Los Angeles elects a new mayor in May. First, the candidates must survive a nonpartisan primary on March 5, that will narrow the field to just two. One candidate who has shown unexpected strength is Kevin James, a former assistant US Attorney turned entertainment law attorney known also for his time as a radio show host centered on Los Angeles political and budget issues.

Fiscally conservative, socially moderate, James offers the city a way out of its budget morass. One of James' key supporters happens to be a friend of mine, and I've asked him to send periodic updates on the race. Charles Moran, the author of the below post, is working to raise funds for James - please consider that disclosed. Both Charles and Kevin James are proudly gay and proudly Republican in a city where that combination is often considered an oxymoron, if not outright group treason.

Take it away, Charles:

The City of Angeles faces its own version of “March Madness” in a historic election that will see the opening of a handful of city council seats, and several citywide offices, including the mayor.

As mayoral races go, the same concerns heard in town halls around the nation are also debated in Los Angeles City Hall. Police, schools, public pensions, potholes, jobs, quality of life – but in Los Angeles, America’s second largest city in a state that is fiscally upside down, the problems are ‘California’-sized.

With an annual budget of about $7 billion, Los Angeles’ projected budget shortfall for this year was $238 million. Los Angeles is facing almost $27 billion in unfunded pension liabilities for its employees. Its vaulted entertainment industry is under assault from other tax-friendly states looking to pick off lucrative filming gigs. The city’s permitting process is a joke, except trying to start one’s own business is no laughing matter. The city gross-receipts tax pushes businesses to tax-friendly cities next door, like West Hollywood, Beverly Hills or Burbank. Infrastructure is so bad that literally the power lines hold up the power poles. Potholes and sinkholes don’t just damage cars – here they literally swallow fire trucks.

Of the four leading candidates for Mayor, 3 either currently or formerly served as City Council members – the very people who kicked the can down the road every year. But now they’re ready to “get serious” about tackling LA’s biggest problems.

I hardly believe this cast of sycophants will have the guts to stand up to the public employee unions and special interests that bankroll the campaigns. One candidate however stands alone against Goliath.

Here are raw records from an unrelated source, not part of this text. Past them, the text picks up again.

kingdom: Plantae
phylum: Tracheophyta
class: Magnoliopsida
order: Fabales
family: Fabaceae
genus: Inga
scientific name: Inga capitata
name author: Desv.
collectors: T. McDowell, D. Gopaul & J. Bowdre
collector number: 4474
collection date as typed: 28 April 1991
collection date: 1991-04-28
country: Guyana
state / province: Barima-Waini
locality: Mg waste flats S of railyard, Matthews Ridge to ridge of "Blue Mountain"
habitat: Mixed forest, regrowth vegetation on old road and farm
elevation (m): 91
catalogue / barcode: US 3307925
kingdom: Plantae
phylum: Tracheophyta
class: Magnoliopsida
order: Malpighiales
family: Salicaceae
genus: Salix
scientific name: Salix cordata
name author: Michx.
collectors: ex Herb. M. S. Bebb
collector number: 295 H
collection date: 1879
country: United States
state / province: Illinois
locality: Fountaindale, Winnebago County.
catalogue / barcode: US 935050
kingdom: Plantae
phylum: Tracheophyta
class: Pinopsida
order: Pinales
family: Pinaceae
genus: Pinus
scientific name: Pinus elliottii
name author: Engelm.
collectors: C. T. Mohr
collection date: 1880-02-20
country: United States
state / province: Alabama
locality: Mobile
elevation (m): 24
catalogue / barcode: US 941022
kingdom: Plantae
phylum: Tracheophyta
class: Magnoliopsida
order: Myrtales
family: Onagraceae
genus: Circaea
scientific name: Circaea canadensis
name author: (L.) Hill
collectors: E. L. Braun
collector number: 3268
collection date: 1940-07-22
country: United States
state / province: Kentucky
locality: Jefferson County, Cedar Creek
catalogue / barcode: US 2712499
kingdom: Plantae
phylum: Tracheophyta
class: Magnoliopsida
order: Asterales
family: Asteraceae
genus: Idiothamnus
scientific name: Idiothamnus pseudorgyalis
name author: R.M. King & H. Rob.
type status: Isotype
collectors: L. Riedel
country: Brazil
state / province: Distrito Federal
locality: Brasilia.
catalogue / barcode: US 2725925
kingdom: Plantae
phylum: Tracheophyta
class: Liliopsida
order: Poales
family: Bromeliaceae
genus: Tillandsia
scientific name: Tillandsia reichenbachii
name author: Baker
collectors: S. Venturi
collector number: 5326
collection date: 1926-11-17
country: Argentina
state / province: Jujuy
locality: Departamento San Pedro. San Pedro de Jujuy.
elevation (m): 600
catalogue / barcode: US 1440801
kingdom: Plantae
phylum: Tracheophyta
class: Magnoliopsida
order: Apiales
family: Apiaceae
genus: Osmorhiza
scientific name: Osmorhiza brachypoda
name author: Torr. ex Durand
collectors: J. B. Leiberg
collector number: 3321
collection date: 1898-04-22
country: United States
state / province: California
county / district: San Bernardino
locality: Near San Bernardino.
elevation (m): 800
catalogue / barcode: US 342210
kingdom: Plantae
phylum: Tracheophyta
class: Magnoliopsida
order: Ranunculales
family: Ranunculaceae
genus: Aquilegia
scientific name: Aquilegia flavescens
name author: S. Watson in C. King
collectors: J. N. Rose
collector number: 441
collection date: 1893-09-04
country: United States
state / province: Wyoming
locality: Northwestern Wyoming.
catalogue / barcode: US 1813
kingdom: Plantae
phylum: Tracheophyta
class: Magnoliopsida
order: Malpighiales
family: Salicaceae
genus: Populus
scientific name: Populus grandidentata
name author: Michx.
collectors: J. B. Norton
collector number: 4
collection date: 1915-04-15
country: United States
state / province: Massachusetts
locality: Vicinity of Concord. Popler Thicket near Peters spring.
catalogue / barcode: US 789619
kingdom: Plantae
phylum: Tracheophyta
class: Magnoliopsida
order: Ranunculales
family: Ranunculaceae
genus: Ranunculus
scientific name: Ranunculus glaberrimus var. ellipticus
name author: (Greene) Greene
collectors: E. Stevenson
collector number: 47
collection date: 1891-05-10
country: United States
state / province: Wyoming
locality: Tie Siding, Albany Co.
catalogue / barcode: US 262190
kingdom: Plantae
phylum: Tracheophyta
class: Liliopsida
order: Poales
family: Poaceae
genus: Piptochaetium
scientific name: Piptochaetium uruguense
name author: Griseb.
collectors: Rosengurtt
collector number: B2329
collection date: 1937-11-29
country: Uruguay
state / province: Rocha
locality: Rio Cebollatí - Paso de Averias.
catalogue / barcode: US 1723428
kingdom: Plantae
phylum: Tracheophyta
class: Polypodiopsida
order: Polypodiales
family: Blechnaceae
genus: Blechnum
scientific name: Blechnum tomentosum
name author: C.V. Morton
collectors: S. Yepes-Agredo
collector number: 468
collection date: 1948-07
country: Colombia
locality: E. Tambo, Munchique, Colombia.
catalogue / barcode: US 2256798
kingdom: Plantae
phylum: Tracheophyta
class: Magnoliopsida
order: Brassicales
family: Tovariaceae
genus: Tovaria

In 2010, I became acquainted with a civic leader who preached of transparent and effective government in LA. Kevin James – not the actor – was known in Los Angeles for calling out waste and fraud in our local government, and used his radio show to inform the masses and pressure those in power to make change for the better. But as I came to discover, Kevin wasn’t just ‘full of hot air’ – his record as an Assistant US Attorney gave him direct prosecutorial experience in rooting out corruption in the public and private sectors. His campaign for mayor started with a handful of volunteers fighting for a place at the table so Kevin could hold his elected officials accountable. A year later with a new campaign team, a front-page New York Times story highlighting his campaign and a SuperPAC backing him that will make him competitive against the advertising budget of the insider candidates, the race is much more serious. Kevin has a pathway to victory.